In Westfalen sind bereits einige Marschlager aus der Zeit des Kaisers Augustus bekannt. Zuletzt wurde 2011 bei Olfen-Sülsen im Kreis Coesfeld ein römisches Lager entdeckt. Weiter westlich befinden sich im Kreis Recklinghausen in Dorsten-Holsterhausen und in Haltern am See mehrere Marschlager entlang der Lippe. Ein weiteres befindet sich an der Weser in Barkhausen bei Porta-Westfalica (Kreis Minden-Lübbecke). Hinzu kommen die festen Standlager in Haltern, Bergkamen-Oberaden und Lünen-Beckinghausen im Kreis Unna sowie in Kneblinghausen (Kreis Soest) und Delbrück-Anreppen (Kreis Paderborn).
Zum neu gefundenen Ort südöstlich von Bielefeld erklärt die Archäologin Bettina Tremmel: "Die Nähe zu einem Pass über den Teutokamm und die sehr gute Wasserversorgung durch den Bach erlaubte einen zügigen Vorstoß in das Siedlungsgebiet der Cherusker an der Weser."

An diesem Wochenende zu besichtigen

Für Interessierte gibt es an diesem Wochenende die Gelegenheit das Gelände des neuen Fundortes näher zu erkunden. Am Samstag und Sonntag, 11. und 12. Mai, bietet die LWL-Archäologiin Bettina Tremmel jeweils um 11 Uhr, 13.30 Uhr und 15 Uhr öffentliche Führungen an.
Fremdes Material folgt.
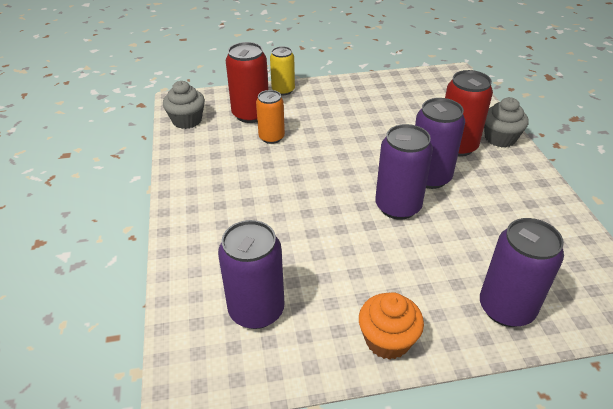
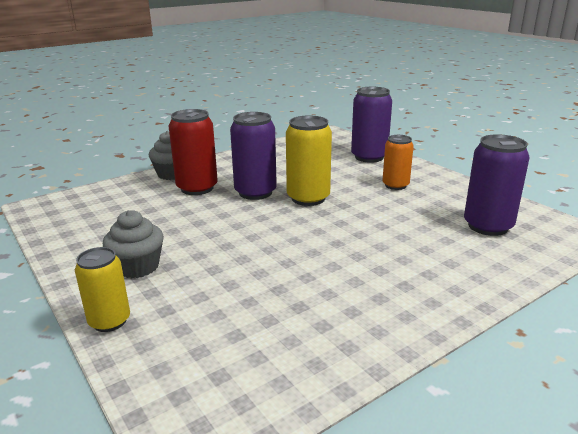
camera: 115 degrees left, 15 degrees down
(187, 120) = (256, 398): grey cupcake -> grey cupcake (138, 267)
(251, 114) = (199, 330): red can -> none
(271, 137) = (249, 291): orange can -> orange can (395, 185)
(387, 340) = (440, 181): orange cupcake -> none
(398, 206) = (308, 198): purple can -> yellow can

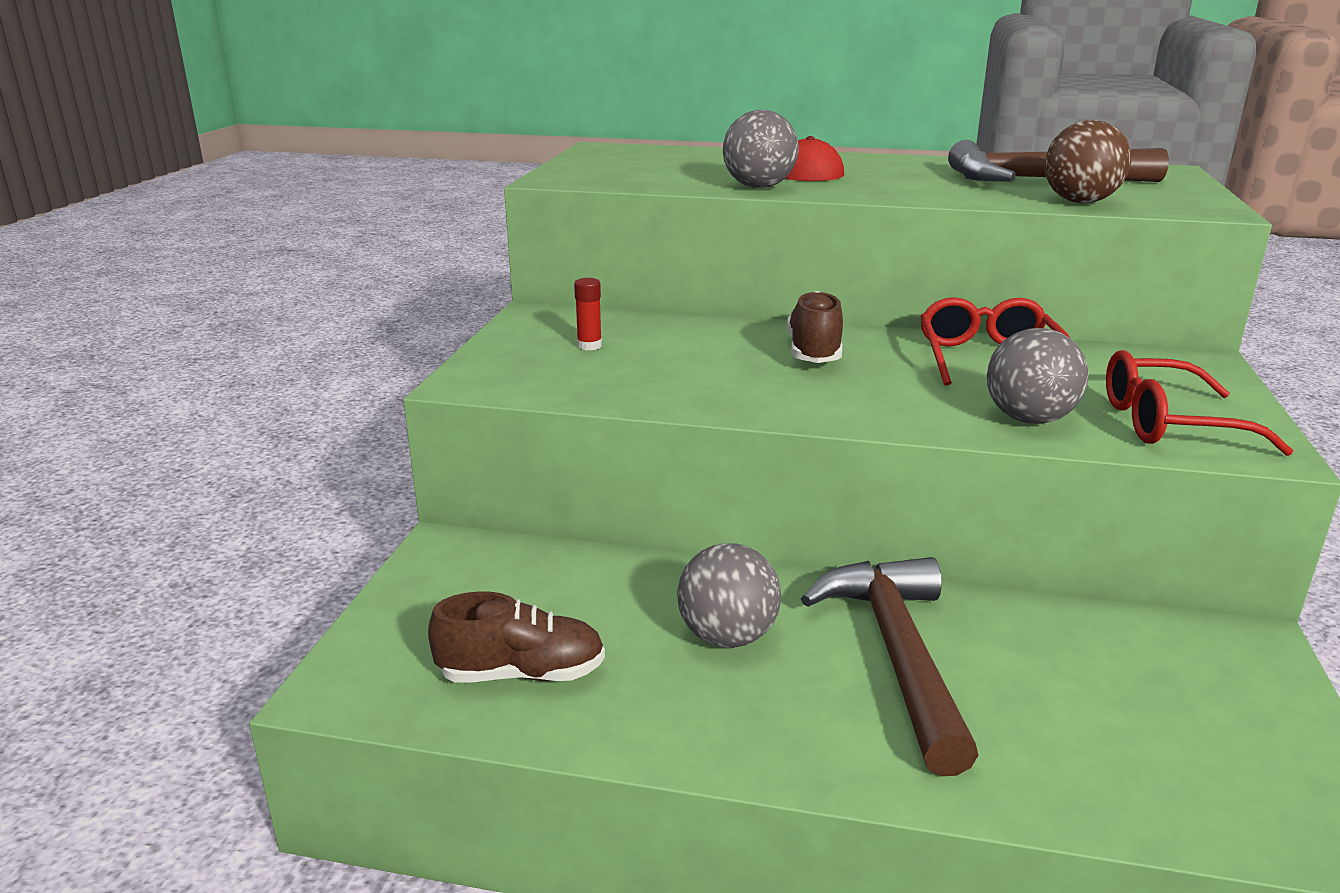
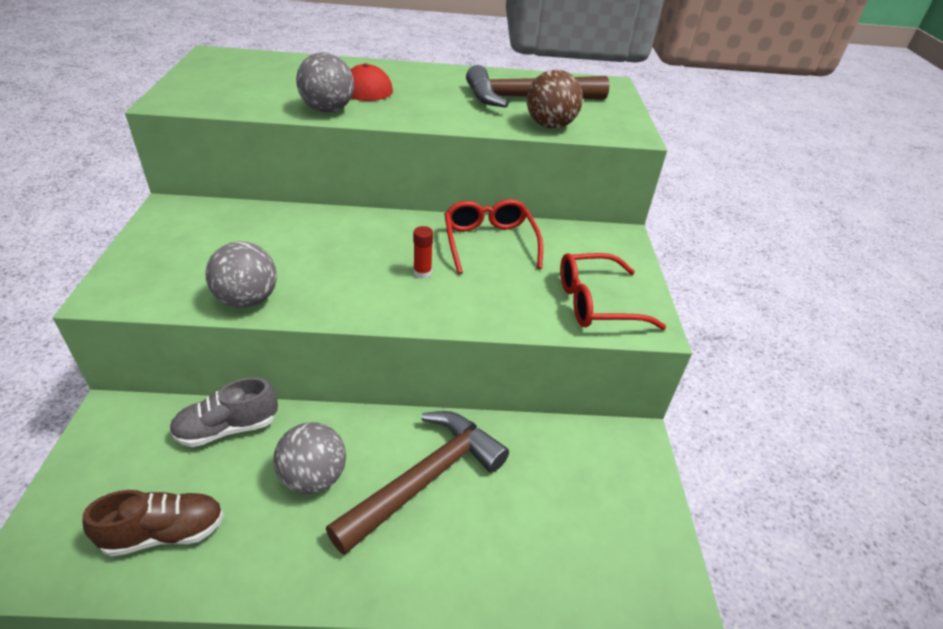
camera: 15 degrees left, 15 degrees up
(589, 346) = (207, 245): red glue stick -> red glue stick (422, 272)
(602, 574) = (227, 428): none -> grey shoe
(814, 352) = (372, 243): brown shoe -> none
(897, 655) = (425, 479): brown hammer -> brown hammer turned 60 degrees clockwise
(1029, 419) = (510, 305): grey ball -> grey ball (247, 300)

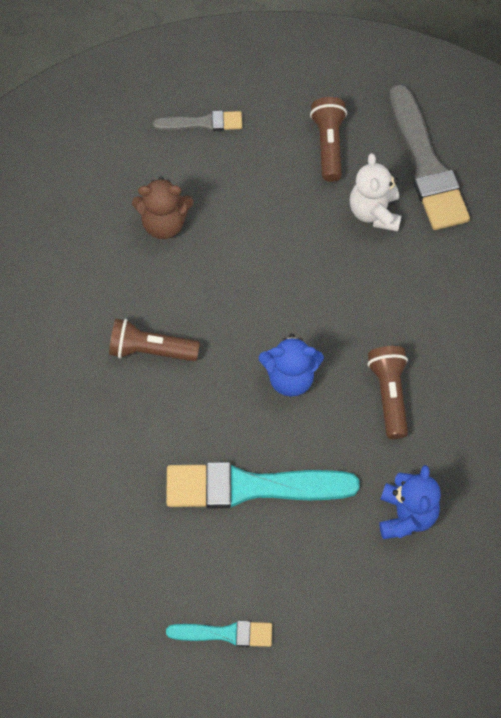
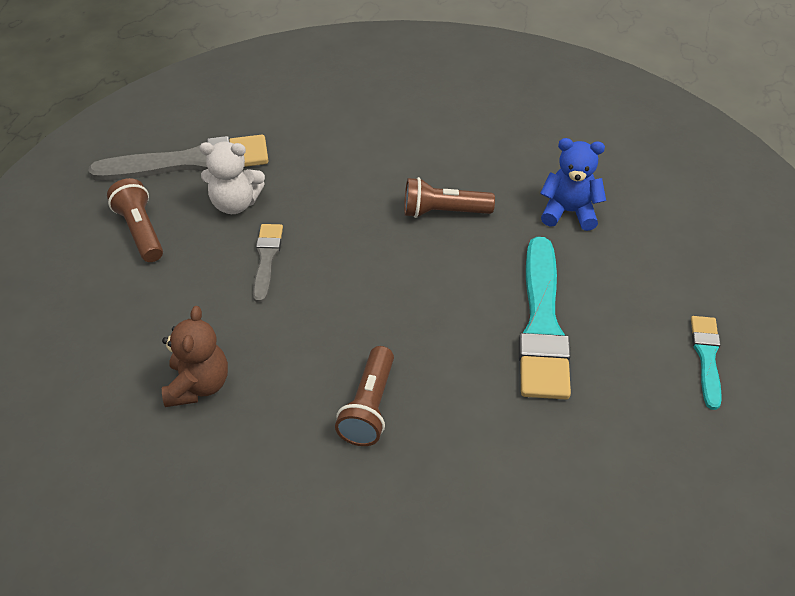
camera: 85 degrees left, 15 degrees down
(203, 123) = (67, 339): grey brush -> grey brush (266, 259)
(290, 378) = (418, 284): blue teddy bear -> none
(328, 145) = (140, 231): brown flashlight -> brown flashlight turned 60 degrees clockwise

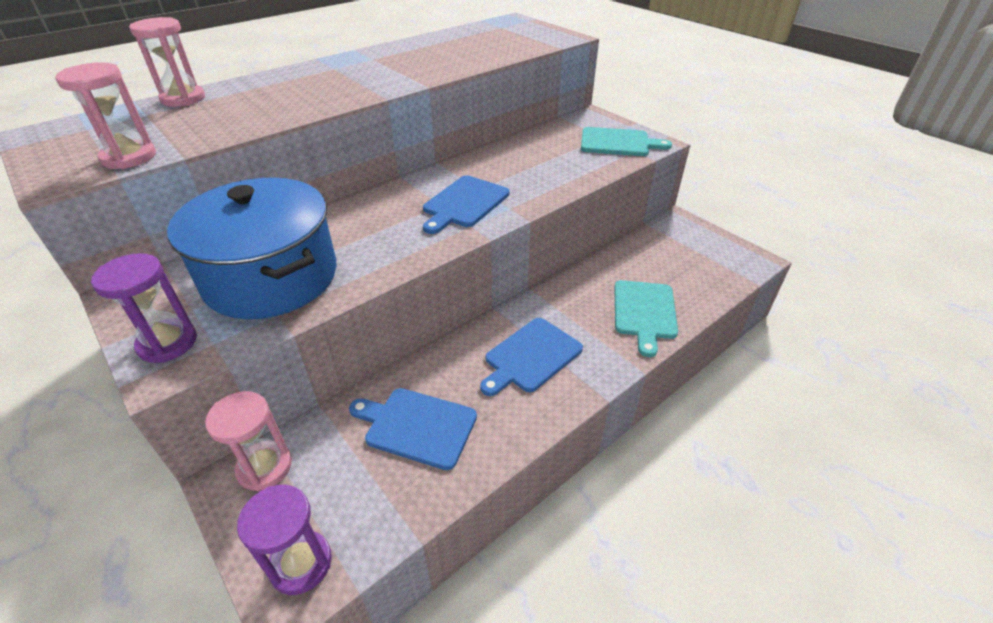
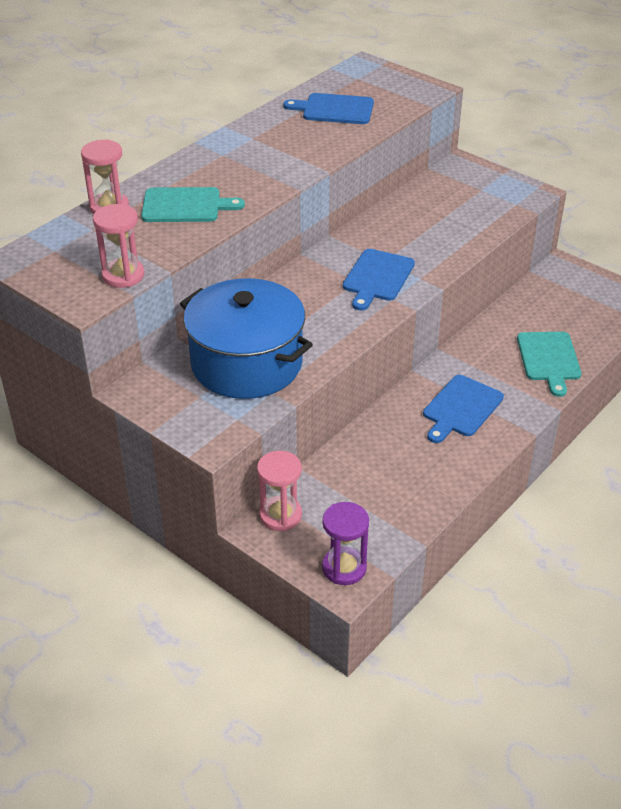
camera: 10 degrees left, 0 degrees up
(167, 343) = (201, 423): purple hourglass -> none
(417, 426) = (387, 472): blue cutting board -> blue cutting board (334, 109)
(618, 143) = (497, 196): turquoise cutting board -> turquoise cutting board (185, 205)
Neben der aktuellen Grabung wird sie auch die im Gelände noch erkennbaren Wallstrukturen des Lagers zeigen. Festes Schuhwerk wird empfohlen.

Treffpunkt zu den Führungen ist der Eingang von Haus Neuland, Senner Hellweg 493, 33689 Bielefeld. Die "Hermanns-Küche" bei Haus Neuland bietet an beiden Tagen einen Mittagstisch und ein Kuchenbüffet an (https://www.hermanns-kueche.de). Um Vorbestellung wird gebeten unter Tel. (0 52 05) 9 12 60.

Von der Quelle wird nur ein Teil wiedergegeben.